Walking to the OU this morning I was overcome with the heaviness of the grey cover above me - a small sliver of blue tried hopelessly to make its presence felt. Its been almost four week since the sun and blue sky went away. It hasnt been raining but its just grey, grey, grey. It's the grey skies that's most depressing thing about living in England for me. It forms this oppressive greyness blank that feels like its closing in on you and you can't escape.

Casting aside the depressive clouds - I feel rather light this morning, today. A sense that I can deal with whatever change I encounter. I also accepted today that even when you make a decision, one which you know is the right one, you still get haunted by feelings of doubt and uncertainty - as if your body and soul still need to adjust to the decision your brain has already made. So it takes a while for you - the whole you - to get comfortable and committ to the idea. I often struggle with this liminal period - after I've taken a decision, even when I know its the right one - its like I'm having  mini fights inside me, with contesting views and contradictory feelings and actions almost surfacing unconsciously. Why am I saying all of this then? Well things are changing in my life and I'm working through those changes and little by little I'm getting used to a future that is very different than my present.

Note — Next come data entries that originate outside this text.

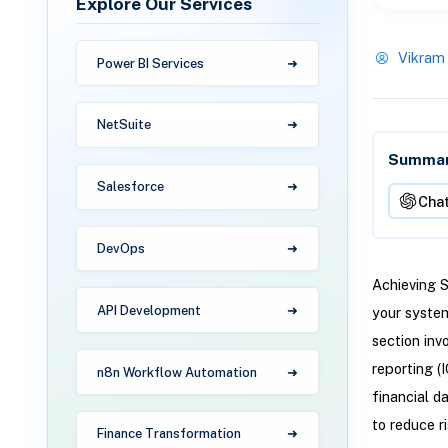
Explore Our Services
Vikram
Power BI Services
NetSuite
Summari
Salesforce
Cha
DevOps
Achieving S
API Development
your system
section inv
reporting (
n8n Workflow Automation
financial d
to reduce ri
Finance Transformation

Blog written, now on to the serious business of the day - discussion about the format of the online post-graduate forum, supervision meeting notes to compile, revisiting my paper for publication (yes this is now firmly on the agenda and my supervisors gave me some insightful feedback and encouragement yesterday) and reading a couple of pages from Multimodality - a social semiotic approach to contemporary communication. Sounds like an exciting day.